# TASK REQUIREMENTS
In the entries below, find the line with "X157442360Y-93772980I0J-237500D01*" and the line with "X138709400Y-97053400D03*". Print those two and everything between them exactly, and nothing else.

# DATA RECORDS
[Start of section]
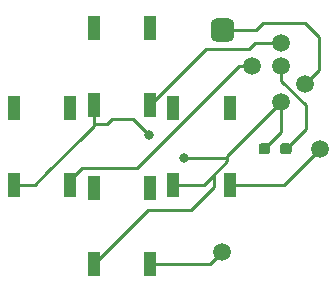
<source format=gbr>
%TF.GenerationSoftware,KiCad,Pcbnew,5.1.9+dfsg1-1*%
%TF.CreationDate,2022-06-22T08:53:18+01:00*%
%TF.ProjectId,ds_lite_clicky_d_pad,64735f6c-6974-4655-9f63-6c69636b795f,rev?*%
%TF.SameCoordinates,Original*%
%TF.FileFunction,Copper,L1,Top*%
%TF.FilePolarity,Positive*%
%FSLAX46Y46*%
G04 Gerber Fmt 4.6, Leading zero omitted, Abs format (unit mm)*
G04 Created by KiCad (PCBNEW 5.1.9+dfsg1-1) date 2022-06-22 08:53:18*
%MOMM*%
%LPD*%
G01*
G04 APERTURE LIST*
%TA.AperFunction,SMDPad,CuDef*%
%ADD10R,1.000000X2.000000*%
%TD*%
%TA.AperFunction,ComponentPad*%
%ADD11C,1.500000*%
%TD*%
%TA.AperFunction,ViaPad*%
%ADD12C,0.800000*%
%TD*%
%TA.AperFunction,Conductor*%
%ADD13C,0.250000*%
%TD*%
G04 APERTURE END LIST*
D10*
%TO.P,SW4,3*%
%TO.N,N/C*%
X147436840Y-90545920D03*
%TO.P,SW4,4*%
X152212040Y-90545920D03*
%TO.P,SW4,2*%
%TO.N,Net-(SW4-Pad2)*%
X152212040Y-97048320D03*
%TO.P,SW4,1*%
%TO.N,Net-(R1-Pad2)*%
X147436840Y-97048320D03*
%TD*%
%TO.P,SW1,3*%
%TO.N,N/C*%
X140685520Y-83789520D03*
%TO.P,SW1,4*%
X145460720Y-83789520D03*
%TO.P,SW1,2*%
%TO.N,Net-(SW1-Pad2)*%
X145460720Y-90291920D03*
%TO.P,SW1,1*%
%TO.N,Net-(R1-Pad2)*%
X140685520Y-90291920D03*
%TD*%
%TO.P,R1,1*%
%TO.N,Net-(R1-Pad1)*%
%TA.AperFunction,SMDPad,CuDef*%
G36*
G01*
X157442360Y-93772980D02*
X157442360Y-94247980D01*
G75*
G02*
X157204860Y-94485480I-237500J0D01*
G01*
X156704860Y-94485480D01*
G75*
G02*
X156467360Y-94247980I0J237500D01*
G01*
X156467360Y-93772980D01*
G75*
G02*
X156704860Y-93535480I237500J0D01*
G01*
X157204860Y-93535480D01*
G75*
G02*
X157442360Y-93772980I0J-237500D01*
G01*
G37*
%TD.AperFunction*%
%TO.P,R1,2*%
%TO.N,Net-(R1-Pad2)*%
%TA.AperFunction,SMDPad,CuDef*%
G36*
G01*
X155617360Y-93772980D02*
X155617360Y-94247980D01*
G75*
G02*
X155379860Y-94485480I-237500J0D01*
G01*
X154879860Y-94485480D01*
G75*
G02*
X154642360Y-94247980I0J237500D01*
G01*
X154642360Y-93772980D01*
G75*
G02*
X154879860Y-93535480I237500J0D01*
G01*
X155379860Y-93535480D01*
G75*
G02*
X155617360Y-93772980I0J-237500D01*
G01*
G37*
%TD.AperFunction*%
%TD*%
D11*
%TO.P,TP1,1*%
%TO.N,Net-(SW1-Pad2)*%
X156575760Y-85029040D03*
%TD*%
%TO.P,TP5,1*%
%TO.N,Net-(R1-Pad1)*%
X156575760Y-87020400D03*
%TD*%
%TO.P,TP6,1*%
%TO.N,Net-(R1-Pad2)*%
X156570680Y-90037920D03*
%TD*%
%TO.P,TP4,1*%
%TO.N,Net-(SW2-Pad2)*%
X154071320Y-87020400D03*
%TD*%
%TO.P,TP3,1*%
%TO.N,Net-(SW4-Pad2)*%
X159821880Y-94040960D03*
%TD*%
%TO.P,TP2,1*%
%TO.N,Net-(SW3-Pad2)*%
X151571960Y-102788720D03*
%TD*%
%TO.P,TP7,1*%
%TO.N,Net-(TP7-Pad1)*%
X158577280Y-88534240D03*
%TD*%
D10*
%TO.P,SW3,3*%
%TO.N,N/C*%
X140685520Y-97297240D03*
%TO.P,SW3,4*%
X145460720Y-97297240D03*
%TO.P,SW3,2*%
%TO.N,Net-(SW3-Pad2)*%
X145460720Y-103799640D03*
%TO.P,SW3,1*%
%TO.N,Net-(R1-Pad2)*%
X140685520Y-103799640D03*
%TD*%
%TO.P,SW2,3*%
%TO.N,N/C*%
X133934200Y-90551000D03*
%TO.P,SW2,4*%
X138709400Y-90551000D03*
%TO.P,SW2,2*%
%TO.N,Net-(SW2-Pad2)*%
X138709400Y-97053400D03*
%TO.P,SW2,1*%
%TO.N,Net-(R1-Pad2)*%
X133934200Y-97053400D03*
%TD*%
%TO.P,SP+,1*%
%TO.N,Net-(TP7-Pad1)*%
%TA.AperFunction,SMDPad,CuDef*%
G36*
G01*
X150602440Y-84457160D02*
X150602440Y-83457160D01*
G75*
G02*
X151102440Y-82957160I500000J0D01*
G01*
X152102440Y-82957160D01*
G75*
G02*
X152602440Y-83457160I0J-500000D01*
G01*
X152602440Y-84457160D01*
G75*
G02*
X152102440Y-84957160I-500000J0D01*
G01*
X151102440Y-84957160D01*
G75*
G02*
X150602440Y-84457160I0J500000D01*
G01*
G37*
%TD.AperFunction*%
%TD*%
D12*
%TO.N,Net-(R1-Pad2)*%
X145359120Y-92842080D03*
X148315680Y-94757240D03*
%TD*%
D13*
%TO.N,Net-(SW1-Pad2)*%
X150205440Y-85547200D02*
X145460720Y-90291920D01*
X153847450Y-85547200D02*
X150205440Y-85547200D01*
X154365610Y-85029040D02*
X153847450Y-85547200D01*
X156575760Y-85029040D02*
X154365610Y-85029040D01*
%TO.N,Net-(SW2-Pad2)*%
X153010660Y-87020400D02*
X154071320Y-87020400D01*
X139666136Y-95654704D02*
X144376356Y-95654704D01*
X144376356Y-95654704D02*
X153010660Y-87020400D01*
X138709400Y-96611440D02*
X139666136Y-95654704D01*
X138709400Y-97053400D02*
X138709400Y-96611440D01*
%TO.N,Net-(SW3-Pad2)*%
X150561040Y-103799640D02*
X151571960Y-102788720D01*
X145460720Y-103799640D02*
X150561040Y-103799640D01*
%TO.N,Net-(SW4-Pad2)*%
X156814520Y-97048320D02*
X159821880Y-94040960D01*
X152212040Y-97048320D02*
X156814520Y-97048320D01*
%TO.N,Net-(R1-Pad1)*%
X156575760Y-87020400D02*
X156575760Y-88249760D01*
X156575760Y-88249760D02*
X158628080Y-90302080D01*
X158628080Y-92337260D02*
X156954860Y-94010480D01*
X158628080Y-90302080D02*
X158628080Y-92337260D01*
%TO.N,Net-(R1-Pad2)*%
X156198000Y-90037920D02*
X156570680Y-90037920D01*
X140685520Y-92052840D02*
X140685520Y-91297760D01*
X156570680Y-92569660D02*
X155129860Y-94010480D01*
X156570680Y-90037920D02*
X156570680Y-92569660D01*
X140685520Y-91297760D02*
X140685520Y-90291920D01*
X135684960Y-97053400D02*
X136724740Y-96013620D01*
X133934200Y-97053400D02*
X135684960Y-97053400D01*
X140685520Y-103799640D02*
X145282920Y-99202240D01*
X145282920Y-99202240D02*
X148940520Y-99202240D01*
X148940520Y-99202240D02*
X150876000Y-97266760D01*
X147436840Y-97048320D02*
X150002240Y-97048320D01*
X150876000Y-97266760D02*
X150876000Y-96174560D01*
X151968200Y-95082360D02*
X150756620Y-96293940D01*
X151968200Y-94640400D02*
X151968200Y-95082360D01*
X150756620Y-96293940D02*
X150876000Y-96174560D01*
X150002240Y-97048320D02*
X150756620Y-96293940D01*
X136724740Y-96013620D02*
X139833700Y-92904660D01*
X139833700Y-92904660D02*
X140685520Y-92052840D01*
X140804261Y-91934099D02*
X141822101Y-91934099D01*
X140685520Y-92052840D02*
X140804261Y-91934099D01*
X141822101Y-91934099D02*
X142260320Y-91495880D01*
X144012920Y-91495880D02*
X145359120Y-92842080D01*
X142260320Y-91495880D02*
X144012920Y-91495880D01*
X151851360Y-94757240D02*
X152133300Y-94475300D01*
X148315680Y-94757240D02*
X151851360Y-94757240D01*
X152133300Y-94475300D02*
X151968200Y-94640400D01*
X156570680Y-90037920D02*
X152133300Y-94475300D01*
%TO.N,Net-(TP7-Pad1)*%
X151602440Y-83957160D02*
X154406600Y-83957160D01*
X154406600Y-83957160D02*
X155036520Y-83327240D01*
X155036520Y-83327240D02*
X158577280Y-83327240D01*
X158577280Y-83327240D02*
X159791400Y-84541360D01*
X159791400Y-87320120D02*
X158577280Y-88534240D01*
X159791400Y-84541360D02*
X159791400Y-87320120D01*
%TD*%
M02*

</source>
[End of section]
# ANSWER SPACE
X157442360Y-93772980I0J-237500D01*
G01*
G37*
%TD.AperFunction*%
%TO.P,R1,2*%
%TO.N,Net-(R1-Pad2)*%
%TA.AperFunction,SMDPad,CuDef*%
G36*
G01*
X155617360Y-93772980D02*
X155617360Y-94247980D01*
G75*
G02*
X155379860Y-94485480I-237500J0D01*
G01*
X154879860Y-94485480D01*
G75*
G02*
X154642360Y-94247980I0J237500D01*
G01*
X154642360Y-93772980D01*
G75*
G02*
X154879860Y-93535480I237500J0D01*
G01*
X155379860Y-93535480D01*
G75*
G02*
X155617360Y-93772980I0J-237500D01*
G01*
G37*
%TD.AperFunction*%
%TD*%
D11*
%TO.P,TP1,1*%
%TO.N,Net-(SW1-Pad2)*%
X156575760Y-85029040D03*
%TD*%
%TO.P,TP5,1*%
%TO.N,Net-(R1-Pad1)*%
X156575760Y-87020400D03*
%TD*%
%TO.P,TP6,1*%
%TO.N,Net-(R1-Pad2)*%
X156570680Y-90037920D03*
%TD*%
%TO.P,TP4,1*%
%TO.N,Net-(SW2-Pad2)*%
X154071320Y-87020400D03*
%TD*%
%TO.P,TP3,1*%
%TO.N,Net-(SW4-Pad2)*%
X159821880Y-94040960D03*
%TD*%
%TO.P,TP2,1*%
%TO.N,Net-(SW3-Pad2)*%
X151571960Y-102788720D03*
%TD*%
%TO.P,TP7,1*%
%TO.N,Net-(TP7-Pad1)*%
X158577280Y-88534240D03*
%TD*%
D10*
%TO.P,SW3,3*%
%TO.N,N/C*%
X140685520Y-97297240D03*
%TO.P,SW3,4*%
X145460720Y-97297240D03*
%TO.P,SW3,2*%
%TO.N,Net-(SW3-Pad2)*%
X145460720Y-103799640D03*
%TO.P,SW3,1*%
%TO.N,Net-(R1-Pad2)*%
X140685520Y-103799640D03*
%TD*%
%TO.P,SW2,3*%
%TO.N,N/C*%
X133934200Y-90551000D03*
%TO.P,SW2,4*%
X138709400Y-90551000D03*
%TO.P,SW2,2*%
%TO.N,Net-(SW2-Pad2)*%
X138709400Y-97053400D03*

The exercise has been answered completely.